### What you are asked to do
Pick out every line below that contains the word "Sauna", matching upper and lower case exactly, and copy each one.

### Data
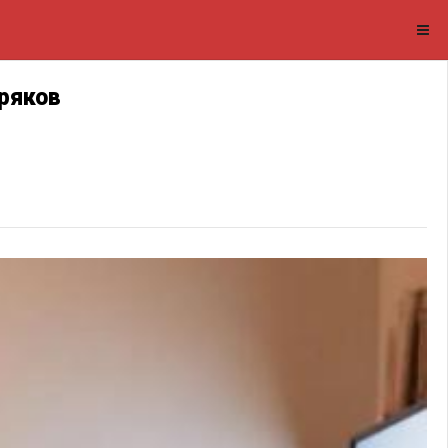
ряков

...

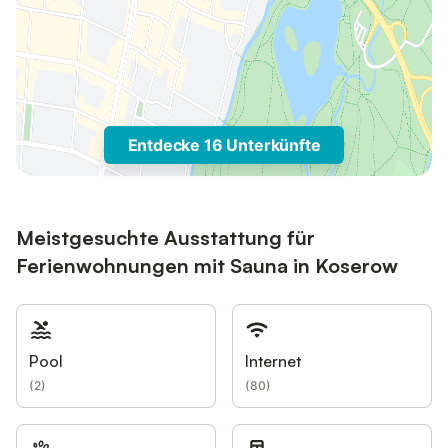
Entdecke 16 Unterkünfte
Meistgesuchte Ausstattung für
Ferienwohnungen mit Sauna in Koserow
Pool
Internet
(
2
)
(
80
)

### Written solution
Ferienwohnungen mit Sauna in Koserow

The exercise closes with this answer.